• _Excerpted passage_:
——

To fabricate the electroluminescent semiconductor device 10, a layer of silicon is epitaxially grown on sapphire substrate 16 by using silicon-on-sapphire (SOS) technology and masking techniques which are well known in the art. Then, that portion of the silicon layer where the gallium nitride light emitting diode is to be grown, on the substrate 16, is etched away. The remaining portion of the silicon is the silicon layer 26. By the method of diffusion or ion implantation, the layer 26 is doped with impurities. The silicon layer 26 is doped to create the three conductivity regions, 28, 30 and 32. The layer of conductive gallium nitride 34 is then grown by a chemical vapor deposition technique on a portion of the substrate 16, said portion of the substrate 16 being defined by masking with SiO 2 those regions where epitaxial growth of gallium nitride is not wanted. One of the chemical vapor deposition techniques used is disclosed by H. P. Maruska and J. J. Tietjen in "Preparation and Properties of Vapor-Deposited Single Crystalline GaN," APPLIED PHYSICS LETTERS, Vol. 15, No. 10, Nov. 15, 1970, pages 327-329. Next, the layer of insulating gallium nitride 36 is epitaxially grown on the remaining open portion of substrate 16 and on a portion of the conductive gallium nitride layer 34 which has not been masked with SiO 2 . That portion of the conductive gallium nitride layer 34 which is masked is to accommodate electrode 38, which is formed next, together with contacts 18 and 22.
During the initial step of the vapor phase epitaxy technique, no acceptor impurity is included in the reacting vapors so that the initial portion of the deposited gallium nitride is conductive and forms the n + conductive gallium nitride layer 34. When the conductive gallium nitride layer 34 of desired thickness has been deposited, sufficient acceptor impurity, such as Zn, Be, Li, or Mg is included in the reacting vapors so as to deposit insulating gallium nitride and form the insulating gallium nitride layer 36.
A layer of metallic material is evaporated onto the electroluminescent semiconductor device 10. By the use of photolithography, the shape of the source contact 22, the inter-element contact 18 and the electrode 38 are defined on the layer of metallic material. The remaining portion of the metallic layer is then etched away.
Next, the insulating layer 24 is deposited on the silicon layer 26, the electrode 38, the inter-element contact 18 and the source contact 22, by chemical vapor deposition techniques well known in the art. The final step is to evaporate a layer of metallic material over the insulating layer 24, then mask the metallic layer so that by photolithography only on that portion of the metallic layer directly over the channel is allowed to remain, thus forming the gate electrode 20.

——

• _Entries shown_:
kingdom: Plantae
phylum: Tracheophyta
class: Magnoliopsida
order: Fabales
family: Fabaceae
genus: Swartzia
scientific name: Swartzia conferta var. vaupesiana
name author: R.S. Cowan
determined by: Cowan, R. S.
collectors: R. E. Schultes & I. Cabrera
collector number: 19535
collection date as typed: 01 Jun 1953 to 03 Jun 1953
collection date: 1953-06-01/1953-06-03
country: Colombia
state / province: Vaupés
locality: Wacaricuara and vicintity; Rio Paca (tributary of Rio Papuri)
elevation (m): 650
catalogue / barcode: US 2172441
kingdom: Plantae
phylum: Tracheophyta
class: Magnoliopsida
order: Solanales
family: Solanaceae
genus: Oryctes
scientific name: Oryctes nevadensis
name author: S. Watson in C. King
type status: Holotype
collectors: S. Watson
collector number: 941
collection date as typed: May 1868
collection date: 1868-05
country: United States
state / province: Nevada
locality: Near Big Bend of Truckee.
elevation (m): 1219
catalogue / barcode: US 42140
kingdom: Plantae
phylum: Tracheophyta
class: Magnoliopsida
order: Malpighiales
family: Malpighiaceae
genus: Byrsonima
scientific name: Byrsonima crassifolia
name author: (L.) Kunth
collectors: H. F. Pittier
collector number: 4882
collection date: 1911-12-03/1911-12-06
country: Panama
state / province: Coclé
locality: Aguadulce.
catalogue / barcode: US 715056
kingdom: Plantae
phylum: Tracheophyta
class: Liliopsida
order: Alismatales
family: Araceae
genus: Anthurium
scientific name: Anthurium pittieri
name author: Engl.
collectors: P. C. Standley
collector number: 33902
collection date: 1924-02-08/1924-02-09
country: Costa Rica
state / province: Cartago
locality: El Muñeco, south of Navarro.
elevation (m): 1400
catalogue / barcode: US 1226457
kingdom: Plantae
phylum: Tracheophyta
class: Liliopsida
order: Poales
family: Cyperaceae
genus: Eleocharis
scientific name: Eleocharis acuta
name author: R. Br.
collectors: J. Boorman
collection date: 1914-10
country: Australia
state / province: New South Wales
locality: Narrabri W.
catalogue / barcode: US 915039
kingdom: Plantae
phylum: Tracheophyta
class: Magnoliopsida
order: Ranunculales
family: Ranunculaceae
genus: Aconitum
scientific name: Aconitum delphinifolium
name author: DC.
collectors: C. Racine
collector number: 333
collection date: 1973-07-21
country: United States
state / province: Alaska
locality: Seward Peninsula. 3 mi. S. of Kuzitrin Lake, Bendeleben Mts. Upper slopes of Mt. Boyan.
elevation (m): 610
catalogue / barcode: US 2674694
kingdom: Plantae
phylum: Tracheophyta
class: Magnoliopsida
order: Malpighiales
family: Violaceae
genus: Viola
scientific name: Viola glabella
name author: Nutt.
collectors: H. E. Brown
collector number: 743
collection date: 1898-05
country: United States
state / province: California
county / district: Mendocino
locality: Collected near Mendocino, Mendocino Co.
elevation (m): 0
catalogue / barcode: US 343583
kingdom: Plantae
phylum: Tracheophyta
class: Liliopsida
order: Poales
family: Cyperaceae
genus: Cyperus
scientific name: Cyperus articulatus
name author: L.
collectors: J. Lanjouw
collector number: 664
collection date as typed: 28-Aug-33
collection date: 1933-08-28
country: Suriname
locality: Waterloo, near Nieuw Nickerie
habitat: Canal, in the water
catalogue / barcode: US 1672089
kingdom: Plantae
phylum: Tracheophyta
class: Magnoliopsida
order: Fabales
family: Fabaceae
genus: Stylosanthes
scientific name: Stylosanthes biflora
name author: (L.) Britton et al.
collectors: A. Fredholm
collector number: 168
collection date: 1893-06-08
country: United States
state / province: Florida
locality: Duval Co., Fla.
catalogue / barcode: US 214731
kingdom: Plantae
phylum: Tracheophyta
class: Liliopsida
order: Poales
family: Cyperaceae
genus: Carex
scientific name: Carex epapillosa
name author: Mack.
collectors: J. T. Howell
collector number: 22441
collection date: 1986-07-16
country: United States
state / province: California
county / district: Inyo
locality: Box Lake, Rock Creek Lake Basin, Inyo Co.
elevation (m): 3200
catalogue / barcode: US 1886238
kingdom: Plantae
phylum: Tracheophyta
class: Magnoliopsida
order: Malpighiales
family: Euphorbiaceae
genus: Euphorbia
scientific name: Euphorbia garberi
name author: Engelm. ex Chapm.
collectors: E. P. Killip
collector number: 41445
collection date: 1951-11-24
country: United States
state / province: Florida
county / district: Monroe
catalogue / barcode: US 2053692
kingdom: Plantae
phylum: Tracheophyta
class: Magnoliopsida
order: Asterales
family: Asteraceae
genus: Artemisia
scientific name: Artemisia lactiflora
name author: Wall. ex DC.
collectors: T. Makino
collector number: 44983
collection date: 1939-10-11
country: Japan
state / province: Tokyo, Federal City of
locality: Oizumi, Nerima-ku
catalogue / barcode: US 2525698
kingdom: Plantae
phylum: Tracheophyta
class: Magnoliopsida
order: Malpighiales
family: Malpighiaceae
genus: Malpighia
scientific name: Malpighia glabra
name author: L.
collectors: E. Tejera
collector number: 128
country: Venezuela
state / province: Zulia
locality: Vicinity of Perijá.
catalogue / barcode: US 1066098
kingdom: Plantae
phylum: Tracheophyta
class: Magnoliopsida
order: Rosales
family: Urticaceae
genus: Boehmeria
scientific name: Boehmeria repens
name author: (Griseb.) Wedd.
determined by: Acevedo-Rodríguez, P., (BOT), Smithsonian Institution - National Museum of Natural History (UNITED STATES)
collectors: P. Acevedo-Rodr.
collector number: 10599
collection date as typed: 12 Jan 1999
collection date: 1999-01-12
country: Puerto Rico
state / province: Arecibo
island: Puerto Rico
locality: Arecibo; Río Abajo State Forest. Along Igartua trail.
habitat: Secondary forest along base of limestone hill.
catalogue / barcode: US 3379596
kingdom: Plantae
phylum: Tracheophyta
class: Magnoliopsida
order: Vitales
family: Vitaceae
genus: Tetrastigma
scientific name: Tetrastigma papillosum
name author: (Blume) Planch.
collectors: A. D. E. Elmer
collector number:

——

• _Jobs_:
• A. According to the device fabrication passage, which acceptor impurities are given as examples for depositing insulating gallium nitride?
• B. Output everything in the device fabrication passage from "During the initial" down to "then etched away.".
• C. Decide whether each statement agrees with the device fabrication passage, answering yes or no and quoting the words that settle it: (i) The silicon layer is grown on the sapphire substrate using silicon-on-sapphire technology. (ii) The insulating layer 24 is deposited by ion implantation. (iii) Acceptor impurity is included in the reacting vapors during the initial step of the vapor phase epitaxy technique.

• _Answers below_:
• A. Zn, Be, Li, or Mg.

• B.
During the initial step of the vapor phase epitaxy technique, no acceptor impurity is included in the reacting vapors so that the initial portion of the deposited gallium nitride is conductive and forms the n + conductive gallium nitride layer 34. When the conductive gallium nitride layer 34 of desired thickness has been deposited, sufficient acceptor impurity, such as Zn, Be, Li, or Mg is included in the reacting vapors so as to deposit insulating gallium nitride and form the insulating gallium nitride layer 36.
A layer of metallic material is evaporated onto the electroluminescent semiconductor device 10. By the use of photolithography, the shape of the source contact 22, the inter-element contact 18 and the electrode 38 are defined on the layer of metallic material. The remaining portion of the metallic layer is then etched away.

• C.
(i) Yes: "a layer of silicon is epitaxially grown on sapphire substrate 16 by using silicon-on-sapphire (SOS) technology"
(ii) No: "the insulating layer 24 is deposited on the silicon layer 26, the electrode 38, the inter-element contact 18 and the source contact 22, by chemical vapor deposition techniques well known in the art"
(iii) No: "During the initial step of the vapor phase epitaxy technique, no acceptor impurity is included in the reacting vapors"